O.k., Walter thinks we haven't answered your original question, and he may be right. As his comment on your answer shows, the loop can work - but not in the form you have displayed it. If you define a function this way,
function EqSys = makeSystem(N)
EqSys = cell(1,N);
for i=1:N
EqSys{i} = @(x)x^i;
end
and then try these commands
>> EqSys = makeSystem(2)
EqSys =
@(x)(x-i)^i @(x)(x-i)^i
the output is a cell array of function handles that works as in Walter's comment - for example,
>> EqSys{2}(1)
ans =
1
Then if you type
>> fsolve(EqSys,1)
you get an answer of 0 (preceded by a lot of diagnostic statements).
But did you really get the simultaneous solution of these equations? If your function is
function EqSys = makeSystem(N)
EqSys = cell(1,N);
for i=1:N
EqSys{i} = @(x)(x-i)^i;
end
and you enter
>> EqSys = makeSystem(2);
>> fsolve(EqSys,1)
you will get an answer of 1 (which only solves the first equation).
I don't see any way of setting this up using function handles that is worth the trouble.
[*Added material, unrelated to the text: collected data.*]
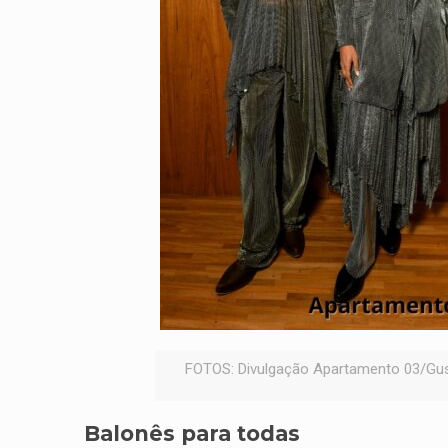
FOTOS: Divulgação Apartamento 03/Gust
Balonês para todas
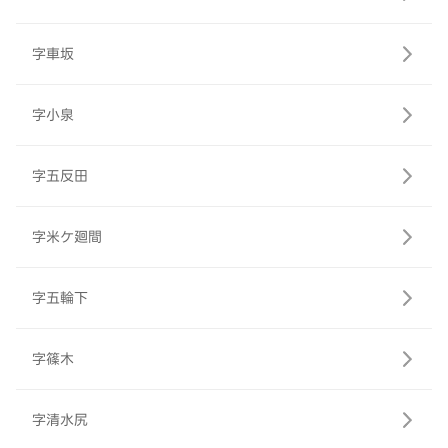
字車坂
字小泉
字五反田
字米ケ廻間
字五輪下
字篠木
字清水尻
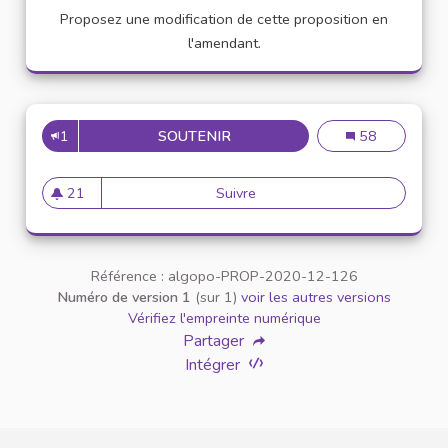
Proposez une modification de cette proposition en
l'amendant.
1
SOUTENIR
VEUILLEZ AU RESPECT MUTUE
Veuillez au resp
58
21
Suivre
Veuillez au respect mutuel ent
21 abonnés
Référence : algopo-PROP-2020-12-126
Numéro de version 1
(sur 1)
voir les autres versions
Vérifiez l'empreinte numérique
Partager
Intégrer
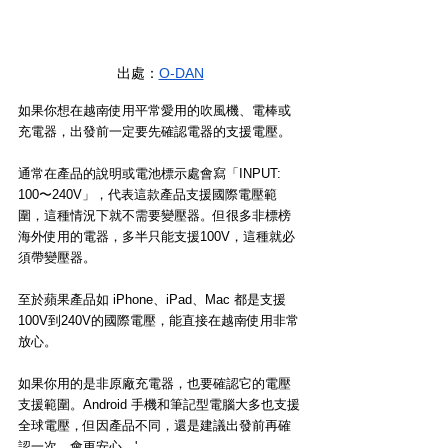
出處：
O-DAN
如果你想在越南使用平常愛用的吹風機、電棒或
充電器，出發前一定要先確認電器的支援電壓。
通常在產品的說明或電池標示處會寫「INPUT: 
100〜240V」，代表這款產品支援國際電壓範
圍，這種情況下就不需要變壓器。但很多非標榜
海外使用的電器，多半只能支援100V，這種就必
須帶變壓器。
至於蘋果產品如 iPhone、iPad、Mac 都是支援
100V到240V的國際電壓，能直接在越南使用非常
放心。
如果你用的是非原廠充電器，也要確認它的電壓
支援範圍。Android 手機和筆記型電腦大多也支援
全球電壓，但因產品不同，還是建議出發前再確
認一次，會更安心。'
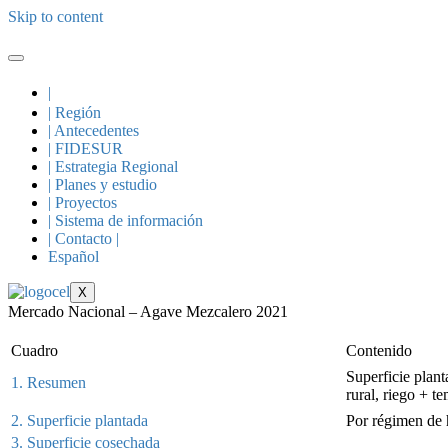
Skip to content
|
| Región
| Antecedentes
| FIDESUR
| Estrategia Regional
| Planes y estudio
| Proyectos
| Sistema de información
| Contacto |
Español
X
Mercado Nacional – Agave Mezcalero 2021
Cuadro
Contenido
Superficie plan
1. Resumen
rural, riego + 
2. Superficie plantada
Por régimen de
3. Superficie cosechada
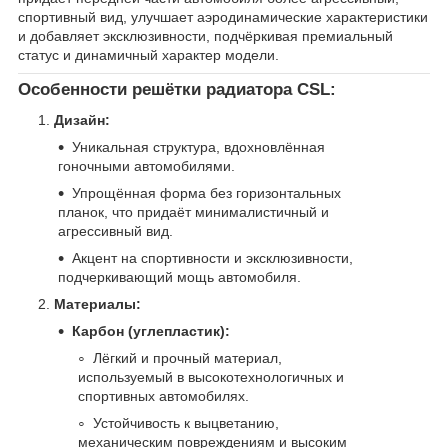
спортивный вид, улучшает аэродинамические характеристики
и добавляет эксклюзивности, подчёркивая премиальный
статус и динамичный характер модели.
Особенности решётки радиатора CSL:
Дизайн:
Уникальная структура, вдохновлённая
гоночными автомобилями.
Упрощённая форма без горизонтальных
планок, что придаёт минималистичный и
агрессивный вид.
Акцент на спортивности и эксклюзивности,
подчеркивающий мощь автомобиля.
Материалы:
Карбон (углепластик):
Лёгкий и прочный материал,
используемый в высокотехнологичных и
спортивных автомобилях.
Устойчивость к выцветанию,
механическим повреждениям и высоким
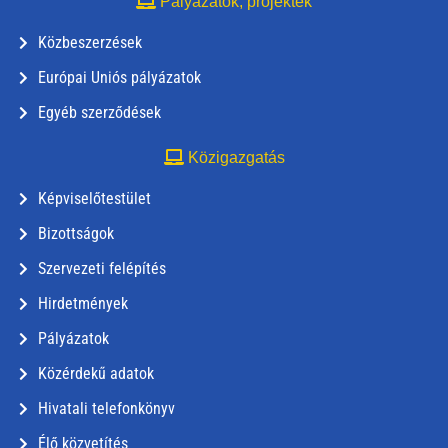
Pályázatok, projektek
Közbeszerzések
Európai Uniós pályázatok
Egyéb szerződések
Közigazgatás
Képviselőtestület
Bizottságok
Szervezeti felépítés
Hirdetmények
Pályázatok
Közérdekű adatok
Hivatali telefonkönyv
Élő közvetítés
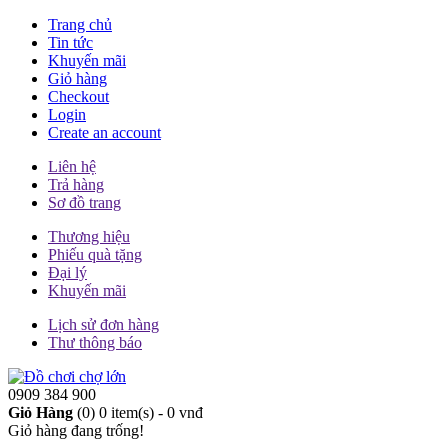
Trang chủ
Tin tức
Khuyến mãi
Giỏ hàng
Checkout
Login
Create an account
Liên hệ
Trả hàng
Sơ đồ trang
Thương hiệu
Phiếu quà tặng
Đại lý
Khuyến mãi
Lịch sử đơn hàng
Thư thông báo
0909 384 900
Giỏ Hàng
(0)
0 item(s) - 0 vnđ
Giỏ hàng đang trống!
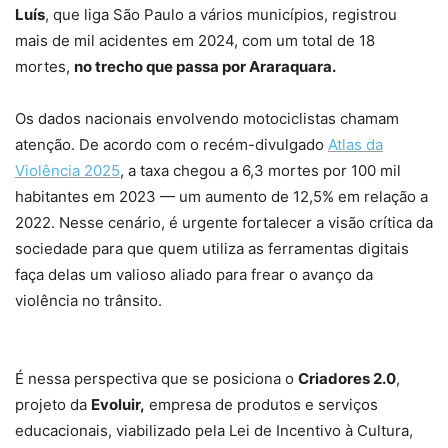
Luís
, que liga São Paulo a vários municípios, registrou
mais de mil acidentes em 2024, com um total de 18
mortes,
no trecho que passa por Araraquara.
Os dados nacionais envolvendo motociclistas chamam
atenção. De acordo com o recém-divulgado
Atlas da
Violência 2025
, a taxa chegou a 6,3 mortes por 100 mil
habitantes em 2023 — um aumento de 12,5% em relação a
2022. Nesse cenário, é urgente fortalecer a visão crítica da
sociedade para que quem utiliza as ferramentas digitais
faça delas um valioso aliado para frear o avanço da
violência no trânsito.
É nessa perspectiva que se posiciona o
Criadores 2.0
,
projeto da
Evoluir,
empresa de produtos e serviços
educacionais, viabilizado pela Lei de Incentivo à Cultura,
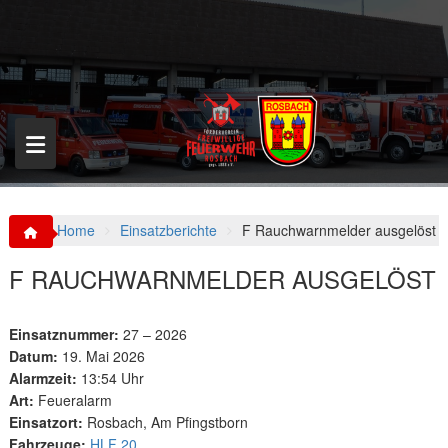
S
k
i
p
t
o
c
o
n
t
e
n
Home
Einsatzberichte
F Rauchwarnmelder ausgelöst
t
F RAUCHWARNMELDER AUSGELÖST
Einsatznummer:
27 – 2026
Datum:
19. Mai 2026
Alarmzeit:
13:54 Uhr
Art:
Feueralarm
Einsatzort:
Rosbach, Am Pfingstborn
Fahrzeuge:
HLF 20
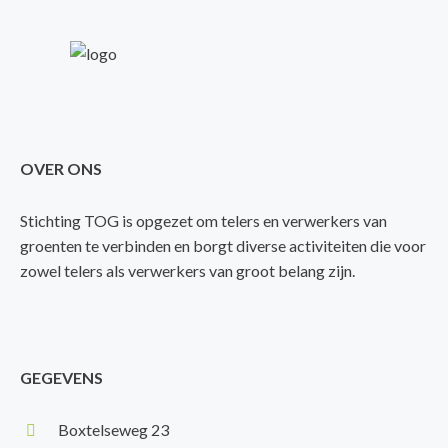
OVER ONS
Stichting TOG is opgezet om telers en verwerkers van
groenten te verbinden en borgt diverse activiteiten die voor
zowel telers als verwerkers van groot belang zijn.
GEGEVENS
Boxtelseweg 23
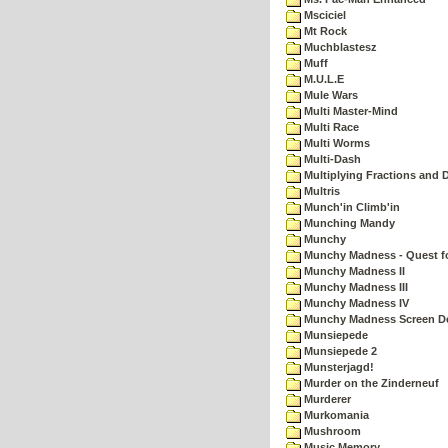
Msciciel
Mt Rock
Muchblastesz
Muff
M.U.L.E
Mule Wars
Multi Master-Mind
Multi Race
Multi Worms
Multi-Dash
Multiplying Fractions and D
Multris
Munch'in Climb'in
Munching Mandy
Munchy
Munchy Madness - Quest fo
Munchy Madness II
Munchy Madness III
Munchy Madness IV
Munchy Madness Screen D
Munsiepede
Munsiepede 2
Munsterjagd!
Murder on the Zinderneuf
Murderer
Murkomania
Mushroom
Music Memory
Instead, you could create a function like this:
function y = eqnSystem(x,N)
y = zeros(N,1);
for i=1:N
y(i) = (x(i)-i)^i;
end
which, by the way, assumes that x has as many components as there are equations - a requirement for a well-defined problem. Then
>> x0 = [2 3];
>> f = @(x) eqnSystem(x,N);
>> fsolve(f,x0)
gives the answer
1.0000 2.0075
which is surprisingly inaccurate (but you can improve this by adjusting the options for fsolve).